Uitspraken

Een deel van alle rechterlijke uitspraken wordt gepubliceerd op rechtspraak.nl. Dit gebeurt gepseudonimiseerd.

Deze uitspraak is gepseudonimiseerd volgens de pseudonimiseringsrichtlijn

ECLI:NL:RBDHA:2024:16664

Rechtbank Den Haag
14-10-2024
14-10-2024
C/09/24/94 R
Insolventierecht
Bodemzaak,Eerste aanleg - enkelvoudig

Toelating tot de Wsnp. Afwijzing verzoek eerdere ingangsdatum. De rechtbank kan niet vaststellen dat de inkomsten boven het vrij te laten bedrag zijn afgedragen (afdrachtverplichting), omdat berekeningen van het Vtlb dan wel de stukken en gegevens die ten grondslag liggen aan die berekeningen ontbreken.

Rechtspraak.nl
Sdu Nieuws Insolventierecht 2024/212

Uitspraak

vonnis

RECHTBANK DEN HAAG

Team Insolventies

insolventienummer: C/09/24/94 R

vonnis van 14 oktober 2024

op het verzoek van:

[verzoeker] ,

wonende te [adres] ,

[postcode] [woonplaats] .

Waar deze zaak over gaat

De heer [verzoeker] bevindt zich in een problematische schuldensituatie. Om tot een oplossing voor zijn schulden te komen heeft de heer [verzoeker] een verzoek gedaan te worden toegelaten tot de wettelijke schuldsaneringsregeling (WSNP). Dit verzoek wordt toegewezen. De rechtbank legt hierna uit waarom zij zo beslist.

1 De procedure

1.1.

De heer [verzoeker] heeft een verzoek ingediend om te worden toegelaten tot de WSNP.

1.2.

De hierna genoemde schuldhulpverlener heeft de rechtbank op 24 en 27 september 2024 aanvullende stukken gezonden.

1.3.

Het verzoek is behandeld op de zitting van 30 september 2024. Met de uitnodiging voor deze zitting is aan de heer [verzoeker] een WSNP-informatieboekje meegezonden. Op de zitting verschenen:

- de heer [verzoeker] ,

- mevrouw C. Haas, schuldhulpverlener van de Financiële Winkel van Delft.

1.4.

Tijdens de zitting heeft de rechtbank bepaald dat de heer [verzoeker] in de gelegenheid wordt gesteld om aanvullende stukken in te dienen. Die stukken heeft de rechtbank ontvangen op 4 en 11 oktober 2024.

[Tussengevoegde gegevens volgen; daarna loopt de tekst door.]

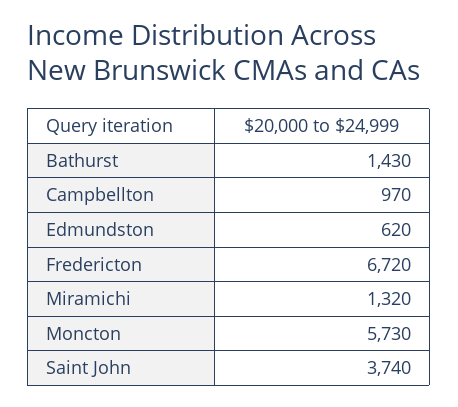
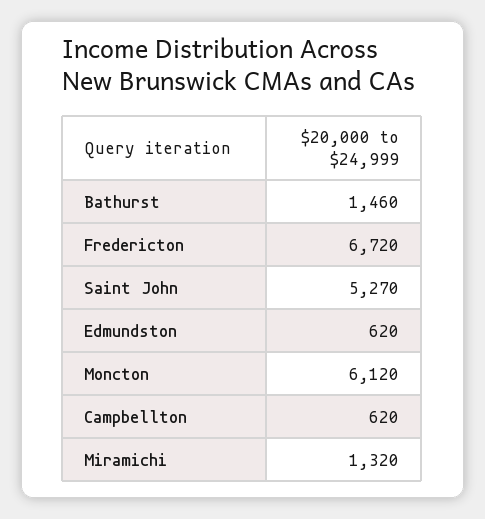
Bathurst: 1430 -> 1460
Campbellton: 970 -> 620
Moncton: 5730 -> 6120
Saint John: 3740 -> 5270

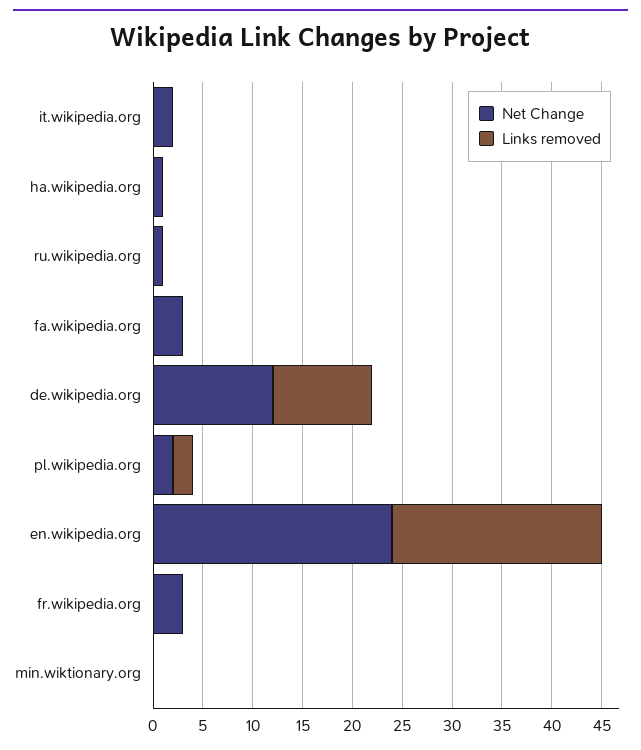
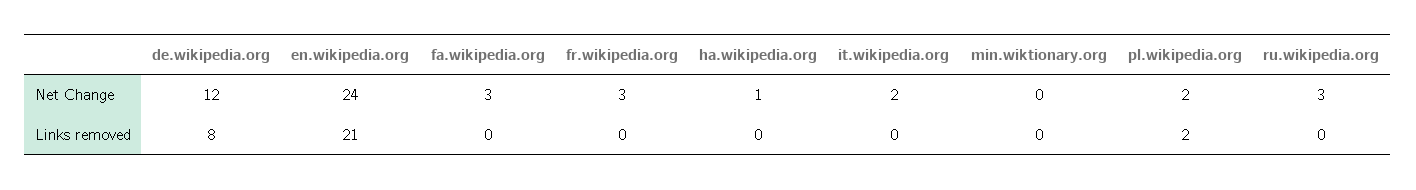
Net Change, ru.wikipedia.org: 1 -> 3
Links removed, de.wikipedia.org: 10 -> 8

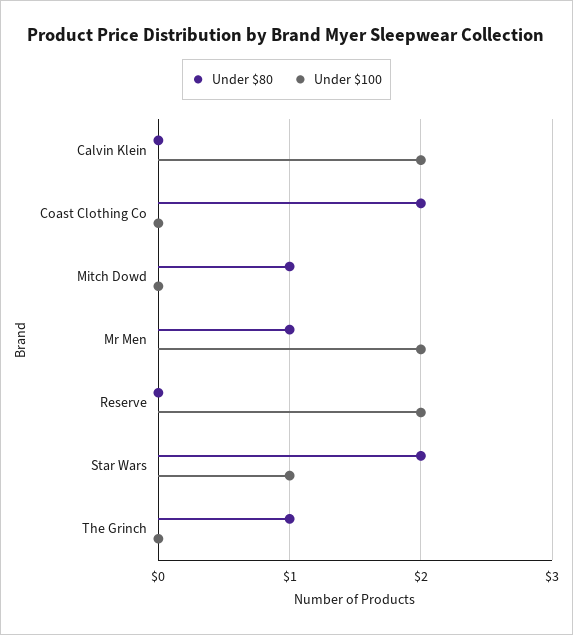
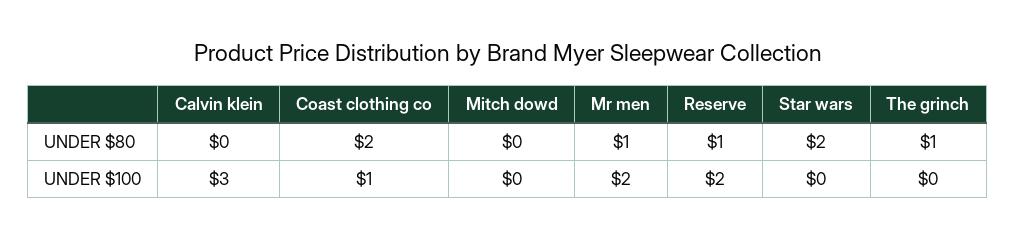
Under $100, Calvin Klein: 2 -> 3
Under $100, Coast Clothing Co: 0 -> 1
Under $80, Mitch Dowd: 1 -> 0
Under $80, Reserve: 0 -> 1
Under $100, Star Wars: 1 -> 0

2 De beoordeling van het verzoek

Toelating tot de WSNP

2.1.

De heer [verzoeker] kan alleen worden toegelaten tot de WSNP als hij zich in een problematische schuldensituatie bevindt en hij te goeder trouw was bij het ontstaan en onbetaald laten van zijn schulden. De rechtbank kijkt daarbij vooral naar de afgelopen drie jaar. Ook moet de verwachting bestaan dat de heer [verzoeker] aan de verplichtingen van de WSNP zal voldoen.

2.2.

De heer [verzoeker] voldoet aan alle eisen en wordt toegelaten tot de WSNP.

2.3.

De verplichtingen waaraan de heer [verzoeker] tijdens de WSNP moet voldoen staan in het WSNP-informatieboekje beschreven. Samengevat komt dit neer op: een informatieverplichting, een inspanningsverplichting, een verplichting geen nieuwe schulden te laten ontstaan en een afdrachtverplichting.

2.4.

De wet schrijft voor dat de eerste dertien maanden van het traject een postblokkade geldt. Gedurende deze periode zal alle post naar de bewindvoerder gaan. De bewindvoerder stuurt de post na controle weer door aan de heer [verzoeker] .

2.5.

Het WSNP-traject duurt in principe achttien maanden. Als de heer [verzoeker] zich gedurende die periode houdt aan alle verplichtingen die de WSNP met zich brengt, eindigt het traject na verloop van die achttien maanden met de zogenoemde “schone lei”. Dit betekent dat schuldeisers hun vorderingen ten aanzien waarvan de WSNP werkt niet meer op de heer [verzoeker] kunnen verhalen.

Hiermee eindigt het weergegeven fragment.